Using the function that Divakar post on this answer

 def vectorized_app(data):            
        diffs = data - data.mean(1,keepdims=True)
        return np.einsum('ijk,ijl->ikl',diffs,diffs)/data.shape[1]

And using what Eelco pointed on his comment, I end up with this.

k_neighboors.shape
Out[48]: (2999986, 10, 3)

#: THE (ASSUMED)VECTORIZED ANSWER
data = np.linalg.eig(vectorized_app(k_neighboors))[1][:,:,2]

data
Out[50]: 
array([[ 0.10530792,  0.01028906,  0.99438643],
       [ 0.06462   ,  0.00944352,  0.99786526],
       [ 0.0654035 ,  0.00860751,  0.99782177],
       ..., 
       [-0.0632175 ,  0.01613551,  0.99786933],
       [-0.06449399,  0.00552943,  0.99790278],
       [-0.06081954,  0.01802078,  0.99798609]])

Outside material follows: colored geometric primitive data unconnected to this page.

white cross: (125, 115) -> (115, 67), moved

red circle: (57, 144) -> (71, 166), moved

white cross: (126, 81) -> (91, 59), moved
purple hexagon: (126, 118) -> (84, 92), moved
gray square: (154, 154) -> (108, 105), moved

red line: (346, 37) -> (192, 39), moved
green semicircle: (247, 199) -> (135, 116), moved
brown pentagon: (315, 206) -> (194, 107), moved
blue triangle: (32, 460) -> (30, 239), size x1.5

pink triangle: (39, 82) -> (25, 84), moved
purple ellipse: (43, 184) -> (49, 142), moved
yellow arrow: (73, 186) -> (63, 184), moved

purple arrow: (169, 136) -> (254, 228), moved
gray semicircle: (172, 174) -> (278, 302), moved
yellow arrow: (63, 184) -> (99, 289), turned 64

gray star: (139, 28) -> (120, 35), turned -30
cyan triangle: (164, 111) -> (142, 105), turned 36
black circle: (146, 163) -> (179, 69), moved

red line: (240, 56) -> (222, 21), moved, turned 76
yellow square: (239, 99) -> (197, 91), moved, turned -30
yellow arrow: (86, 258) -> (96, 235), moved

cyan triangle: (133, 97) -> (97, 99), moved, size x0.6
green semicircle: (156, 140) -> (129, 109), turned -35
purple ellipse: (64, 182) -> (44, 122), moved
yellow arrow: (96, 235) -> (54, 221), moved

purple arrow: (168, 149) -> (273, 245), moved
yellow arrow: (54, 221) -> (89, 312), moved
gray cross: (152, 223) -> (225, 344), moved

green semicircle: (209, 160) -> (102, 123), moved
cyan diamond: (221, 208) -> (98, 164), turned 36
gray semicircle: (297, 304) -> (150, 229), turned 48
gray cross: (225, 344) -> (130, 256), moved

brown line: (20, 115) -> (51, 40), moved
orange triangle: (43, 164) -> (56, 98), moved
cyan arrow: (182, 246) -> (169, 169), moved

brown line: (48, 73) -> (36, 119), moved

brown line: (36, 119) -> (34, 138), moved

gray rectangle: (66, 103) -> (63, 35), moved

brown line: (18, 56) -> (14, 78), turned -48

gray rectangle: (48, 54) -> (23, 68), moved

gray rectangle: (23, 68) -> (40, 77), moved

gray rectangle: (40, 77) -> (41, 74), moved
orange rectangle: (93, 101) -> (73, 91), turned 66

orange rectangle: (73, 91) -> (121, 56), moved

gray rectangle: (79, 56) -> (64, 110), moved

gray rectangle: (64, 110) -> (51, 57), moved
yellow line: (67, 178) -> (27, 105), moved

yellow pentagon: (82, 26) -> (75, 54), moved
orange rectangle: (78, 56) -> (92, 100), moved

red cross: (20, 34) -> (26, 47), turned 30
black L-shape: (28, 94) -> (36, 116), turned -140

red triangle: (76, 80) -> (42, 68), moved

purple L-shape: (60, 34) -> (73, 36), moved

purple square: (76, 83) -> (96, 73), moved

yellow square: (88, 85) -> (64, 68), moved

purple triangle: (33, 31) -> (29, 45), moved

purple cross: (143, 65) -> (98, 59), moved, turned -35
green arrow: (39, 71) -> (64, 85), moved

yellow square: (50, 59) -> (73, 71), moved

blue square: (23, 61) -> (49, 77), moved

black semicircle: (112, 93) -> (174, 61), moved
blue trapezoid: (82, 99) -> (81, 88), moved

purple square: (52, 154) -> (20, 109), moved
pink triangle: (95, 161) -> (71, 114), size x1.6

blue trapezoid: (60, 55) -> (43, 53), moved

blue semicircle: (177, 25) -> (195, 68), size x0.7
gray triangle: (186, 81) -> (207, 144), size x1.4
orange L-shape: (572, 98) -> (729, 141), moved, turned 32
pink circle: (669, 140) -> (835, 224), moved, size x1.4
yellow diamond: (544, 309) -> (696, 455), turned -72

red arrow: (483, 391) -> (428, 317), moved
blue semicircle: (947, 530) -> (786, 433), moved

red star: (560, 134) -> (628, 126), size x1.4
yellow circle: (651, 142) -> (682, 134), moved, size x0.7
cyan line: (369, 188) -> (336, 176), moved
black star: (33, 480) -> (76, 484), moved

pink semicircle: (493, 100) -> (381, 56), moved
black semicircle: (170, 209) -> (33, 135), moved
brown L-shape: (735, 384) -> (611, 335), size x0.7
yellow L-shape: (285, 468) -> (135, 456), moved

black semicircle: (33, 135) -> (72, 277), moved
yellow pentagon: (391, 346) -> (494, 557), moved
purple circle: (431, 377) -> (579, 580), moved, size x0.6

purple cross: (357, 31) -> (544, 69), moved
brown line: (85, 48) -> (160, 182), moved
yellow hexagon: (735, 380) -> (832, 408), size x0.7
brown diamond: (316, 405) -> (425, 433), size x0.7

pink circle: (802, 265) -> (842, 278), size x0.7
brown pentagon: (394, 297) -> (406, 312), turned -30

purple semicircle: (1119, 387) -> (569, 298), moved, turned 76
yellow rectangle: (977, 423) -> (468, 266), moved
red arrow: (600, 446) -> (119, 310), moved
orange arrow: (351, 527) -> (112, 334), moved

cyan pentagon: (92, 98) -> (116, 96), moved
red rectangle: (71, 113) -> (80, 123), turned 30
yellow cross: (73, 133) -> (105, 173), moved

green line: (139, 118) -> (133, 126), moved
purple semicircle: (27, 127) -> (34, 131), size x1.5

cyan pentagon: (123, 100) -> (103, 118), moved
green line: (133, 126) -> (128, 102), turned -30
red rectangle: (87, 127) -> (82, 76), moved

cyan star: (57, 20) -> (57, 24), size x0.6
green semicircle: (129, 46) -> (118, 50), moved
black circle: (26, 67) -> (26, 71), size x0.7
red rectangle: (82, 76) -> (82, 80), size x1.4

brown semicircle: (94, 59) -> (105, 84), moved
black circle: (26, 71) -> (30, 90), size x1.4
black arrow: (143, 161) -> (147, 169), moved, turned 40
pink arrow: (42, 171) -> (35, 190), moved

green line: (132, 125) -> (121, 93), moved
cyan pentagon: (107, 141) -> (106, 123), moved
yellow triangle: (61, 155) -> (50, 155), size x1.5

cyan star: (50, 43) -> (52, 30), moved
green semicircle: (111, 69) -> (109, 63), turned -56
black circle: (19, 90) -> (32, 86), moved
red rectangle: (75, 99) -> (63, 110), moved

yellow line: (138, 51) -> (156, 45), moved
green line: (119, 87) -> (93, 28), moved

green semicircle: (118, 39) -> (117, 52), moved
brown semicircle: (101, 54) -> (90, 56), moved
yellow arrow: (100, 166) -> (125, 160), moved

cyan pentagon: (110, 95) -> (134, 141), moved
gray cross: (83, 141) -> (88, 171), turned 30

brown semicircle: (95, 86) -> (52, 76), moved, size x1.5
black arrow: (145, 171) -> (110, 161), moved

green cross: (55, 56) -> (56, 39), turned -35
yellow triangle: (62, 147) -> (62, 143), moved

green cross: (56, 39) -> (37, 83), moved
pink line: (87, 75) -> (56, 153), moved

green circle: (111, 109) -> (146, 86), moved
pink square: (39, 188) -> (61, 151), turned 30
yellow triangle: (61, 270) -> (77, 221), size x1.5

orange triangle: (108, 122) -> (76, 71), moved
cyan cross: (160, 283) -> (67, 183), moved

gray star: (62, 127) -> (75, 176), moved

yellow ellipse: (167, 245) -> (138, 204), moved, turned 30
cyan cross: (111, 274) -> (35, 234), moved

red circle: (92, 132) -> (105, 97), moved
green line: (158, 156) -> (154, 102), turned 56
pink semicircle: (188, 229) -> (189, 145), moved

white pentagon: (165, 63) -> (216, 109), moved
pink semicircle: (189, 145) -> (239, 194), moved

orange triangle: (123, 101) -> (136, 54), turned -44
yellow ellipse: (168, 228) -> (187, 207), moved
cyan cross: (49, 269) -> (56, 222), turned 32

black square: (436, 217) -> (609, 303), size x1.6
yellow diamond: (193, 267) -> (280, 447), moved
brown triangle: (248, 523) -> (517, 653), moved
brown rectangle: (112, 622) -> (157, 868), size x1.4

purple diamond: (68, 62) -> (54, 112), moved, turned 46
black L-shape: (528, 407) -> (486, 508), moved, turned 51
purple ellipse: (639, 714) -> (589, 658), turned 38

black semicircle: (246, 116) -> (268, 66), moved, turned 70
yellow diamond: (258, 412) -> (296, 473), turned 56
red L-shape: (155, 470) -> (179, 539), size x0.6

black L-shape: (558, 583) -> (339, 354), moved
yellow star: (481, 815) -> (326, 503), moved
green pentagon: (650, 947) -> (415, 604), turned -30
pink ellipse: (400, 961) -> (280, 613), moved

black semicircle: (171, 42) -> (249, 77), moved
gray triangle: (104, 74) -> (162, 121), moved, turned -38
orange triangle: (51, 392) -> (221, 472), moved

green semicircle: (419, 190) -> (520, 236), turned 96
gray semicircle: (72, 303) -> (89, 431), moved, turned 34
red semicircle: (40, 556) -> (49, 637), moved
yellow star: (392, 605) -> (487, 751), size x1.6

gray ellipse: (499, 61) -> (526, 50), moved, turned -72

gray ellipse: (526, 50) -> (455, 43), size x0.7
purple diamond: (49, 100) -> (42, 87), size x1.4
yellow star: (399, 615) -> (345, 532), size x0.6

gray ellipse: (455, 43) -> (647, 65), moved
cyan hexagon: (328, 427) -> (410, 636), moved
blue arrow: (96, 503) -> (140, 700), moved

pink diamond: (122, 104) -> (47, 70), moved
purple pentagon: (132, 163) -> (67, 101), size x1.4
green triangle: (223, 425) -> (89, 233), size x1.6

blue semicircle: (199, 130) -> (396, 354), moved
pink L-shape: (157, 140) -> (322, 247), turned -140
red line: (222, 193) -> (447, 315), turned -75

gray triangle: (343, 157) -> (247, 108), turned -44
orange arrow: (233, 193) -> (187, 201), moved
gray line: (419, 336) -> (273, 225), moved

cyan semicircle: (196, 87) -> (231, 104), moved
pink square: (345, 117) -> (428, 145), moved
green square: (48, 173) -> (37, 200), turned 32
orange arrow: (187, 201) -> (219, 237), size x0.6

Wich gives the same results as the for loop, without taking forever (althought still takes a while):

data2 = np.empty((2999986, 3))

for i in range(len(k_neighboors)):
    if i > 10:
        break #:   I break the loop in order to don't have to wait for ever.
    w, v = PCA(k_neighboors[i])
    data2[i] = v[:,2]


data2
Out[52]: 
array([[ 0.10530792,  0.01028906,  0.99438643],
       [ 0.06462   ,  0.00944352,  0.99786526],
       [ 0.0654035 ,  0.00860751,  0.99782177],
       ..., 
       [ 0.        ,  0.        ,  0.        ],
       [ 0.        ,  0.        ,  0.        ],
       [ 0.        ,  0.        ,  0.        ]])

I don't know if there could be a better way to do this, so I'm going to keep the question open.